§ Aim of the task
Copy all records verbatim.

Extracted page text data:
BEGIN

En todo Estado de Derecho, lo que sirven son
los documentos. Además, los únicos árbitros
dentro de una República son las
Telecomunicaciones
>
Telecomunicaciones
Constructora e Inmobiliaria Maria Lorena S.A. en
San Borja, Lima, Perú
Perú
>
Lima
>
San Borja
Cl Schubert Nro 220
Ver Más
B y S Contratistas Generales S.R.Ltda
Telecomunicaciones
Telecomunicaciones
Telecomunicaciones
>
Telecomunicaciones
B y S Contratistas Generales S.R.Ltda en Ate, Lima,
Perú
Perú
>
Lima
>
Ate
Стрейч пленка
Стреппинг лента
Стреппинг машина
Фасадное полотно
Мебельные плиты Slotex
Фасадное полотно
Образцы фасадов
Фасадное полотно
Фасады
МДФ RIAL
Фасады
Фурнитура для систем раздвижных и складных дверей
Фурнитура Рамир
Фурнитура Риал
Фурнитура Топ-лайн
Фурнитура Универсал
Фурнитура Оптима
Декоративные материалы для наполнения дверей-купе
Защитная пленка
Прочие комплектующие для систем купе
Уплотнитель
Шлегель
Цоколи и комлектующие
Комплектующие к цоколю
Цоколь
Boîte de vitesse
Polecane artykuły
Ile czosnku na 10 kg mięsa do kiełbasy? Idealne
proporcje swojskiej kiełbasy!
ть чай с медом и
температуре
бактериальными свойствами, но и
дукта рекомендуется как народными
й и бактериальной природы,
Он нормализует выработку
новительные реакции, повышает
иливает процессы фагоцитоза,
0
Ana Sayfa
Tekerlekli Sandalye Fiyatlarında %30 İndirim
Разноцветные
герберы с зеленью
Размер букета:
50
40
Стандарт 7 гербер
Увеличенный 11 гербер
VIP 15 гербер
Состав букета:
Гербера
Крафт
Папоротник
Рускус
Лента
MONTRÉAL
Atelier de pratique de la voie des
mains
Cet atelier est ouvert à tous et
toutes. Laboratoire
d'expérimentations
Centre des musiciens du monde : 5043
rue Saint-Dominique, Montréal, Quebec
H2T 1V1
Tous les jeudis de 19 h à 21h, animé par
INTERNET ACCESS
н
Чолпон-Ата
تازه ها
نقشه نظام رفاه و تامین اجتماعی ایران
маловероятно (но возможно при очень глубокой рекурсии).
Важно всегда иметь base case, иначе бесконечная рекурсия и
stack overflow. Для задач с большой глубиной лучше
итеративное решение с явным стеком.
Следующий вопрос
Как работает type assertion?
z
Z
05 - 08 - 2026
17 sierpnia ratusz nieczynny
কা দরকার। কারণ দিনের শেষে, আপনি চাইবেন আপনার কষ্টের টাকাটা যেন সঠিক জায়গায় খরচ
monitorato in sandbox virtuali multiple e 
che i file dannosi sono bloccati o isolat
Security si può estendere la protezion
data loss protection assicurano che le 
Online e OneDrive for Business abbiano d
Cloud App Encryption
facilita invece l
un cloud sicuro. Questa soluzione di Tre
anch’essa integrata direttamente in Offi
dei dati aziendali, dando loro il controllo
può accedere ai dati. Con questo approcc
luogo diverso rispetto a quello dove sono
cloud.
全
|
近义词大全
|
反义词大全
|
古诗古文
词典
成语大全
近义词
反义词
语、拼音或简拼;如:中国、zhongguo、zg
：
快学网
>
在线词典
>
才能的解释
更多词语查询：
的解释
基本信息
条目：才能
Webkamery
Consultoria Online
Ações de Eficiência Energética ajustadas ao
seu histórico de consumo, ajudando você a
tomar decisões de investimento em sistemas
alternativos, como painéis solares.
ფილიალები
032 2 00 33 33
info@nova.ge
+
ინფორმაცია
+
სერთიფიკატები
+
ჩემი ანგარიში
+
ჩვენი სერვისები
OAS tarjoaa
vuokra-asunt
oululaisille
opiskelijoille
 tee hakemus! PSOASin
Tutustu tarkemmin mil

END

§ Finished task
En todo Estado de Derecho, lo que sirven son
los documentos. Además, los únicos árbitros
dentro de una República son las
Telecomunicaciones
>
Telecomunicaciones
Constructora e Inmobiliaria Maria Lorena S.A. en
San Borja, Lima, Perú
Perú
>
Lima
>
San Borja
Cl Schubert Nro 220
Ver Más
B y S Contratistas Generales S.R.Ltda
Telecomunicaciones
Telecomunicaciones
Telecomunicaciones
>
Telecomunicaciones
B y S Contratistas Generales S.R.Ltda en Ate, Lima,
Perú
Perú
>
Lima
>
Ate
Стрейч пленка
Стреппинг лента
Стреппинг машина
Фасадное полотно
Мебельные плиты Slotex
Фасадное полотно
Образцы фасадов
Фасадное полотно
Фасады
МДФ RIAL
Фасады
Фурнитура для систем раздвижных и складных дверей
Фурнитура Рамир
Фурнитура Риал
Фурнитура Топ-лайн
Фурнитура Универсал
Фурнитура Оптима
Декоративные материалы для наполнения дверей-купе
Защитная пленка
Прочие комплектующие для систем купе
Уплотнитель
Шлегель
Цоколи и комлектующие
Комплектующие к цоколю
Цоколь
Boîte de vitesse
Polecane artykuły
Ile czosnku na 10 kg mięsa do kiełbasy? Idealne
proporcje swojskiej kiełbasy!
ть чай с медом и
температуре
бактериальными свойствами, но и
дукта рекомендуется как народными
й и бактериальной природы,
Он нормализует выработку
новительные реакции, повышает
иливает процессы фагоцитоза,
0
Ana Sayfa
Tekerlekli Sandalye Fiyatlarında %30 İndirim
Разноцветные
герберы с зеленью
Размер букета:
50
40
Стандарт 7 гербер
Увеличенный 11 гербер
VIP 15 гербер
Состав букета:
Гербера
Крафт
Папоротник
Рускус
Лента
MONTRÉAL
Atelier de pratique de la voie des
mains
Cet atelier est ouvert à tous et
toutes. Laboratoire
d'expérimentations
Centre des musiciens du monde : 5043
rue Saint-Dominique, Montréal, Quebec
H2T 1V1
Tous les jeudis de 19 h à 21h, animé par
INTERNET ACCESS
н
Чолпон-Ата
تازه ها
نقشه نظام رفاه و تامین اجتماعی ایران
маловероятно (но возможно при очень глубокой рекурсии).
Важно всегда иметь base case, иначе бесконечная рекурсия и
stack overflow. Для задач с большой глубиной лучше
итеративное решение с явным стеком.
Следующий вопрос
Как работает type assertion?
z
Z
05 - 08 - 2026
17 sierpnia ratusz nieczynny
কা দরকার। কারণ দিনের শেষে, আপনি চাইবেন আপনার কষ্টের টাকাটা যেন সঠিক জায়গায় খরচ
monitorato in sandbox virtuali multiple e 
che i file dannosi sono bloccati o isolat
Security si può estendere la protezion
data loss protection assicurano che le 
Online e OneDrive for Business abbiano d
Cloud App Encryption
facilita invece l
un cloud sicuro. Questa soluzione di Tre
anch’essa integrata direttamente in Offi
dei dati aziendali, dando loro il controllo
può accedere ai dati. Con questo approcc
luogo diverso rispetto a quello dove sono
cloud.
全
|
近义词大全
|
反义词大全
|
古诗古文
词典
成语大全
近义词
反义词
语、拼音或简拼;如:中国、zhongguo、zg
：
快学网
>
在线词典
>
才能的解释
更多词语查询：
的解释
基本信息
条目：才能
Webkamery
Consultoria Online
Ações de Eficiência Energética ajustadas ao
seu histórico de consumo, ajudando você a
tomar decisões de investimento em sistemas
alternativos, como painéis solares.
ფილიალები
032 2 00 33 33
info@nova.ge
+
ინფორმაცია
+
სერთიფიკატები
+
ჩემი ანგარიში
+
ჩვენი სერვისები
OAS tarjoaa
vuokra-asunt
oululaisille
opiskelijoille
 tee hakemus! PSOASin
Tutustu tarkemmin mil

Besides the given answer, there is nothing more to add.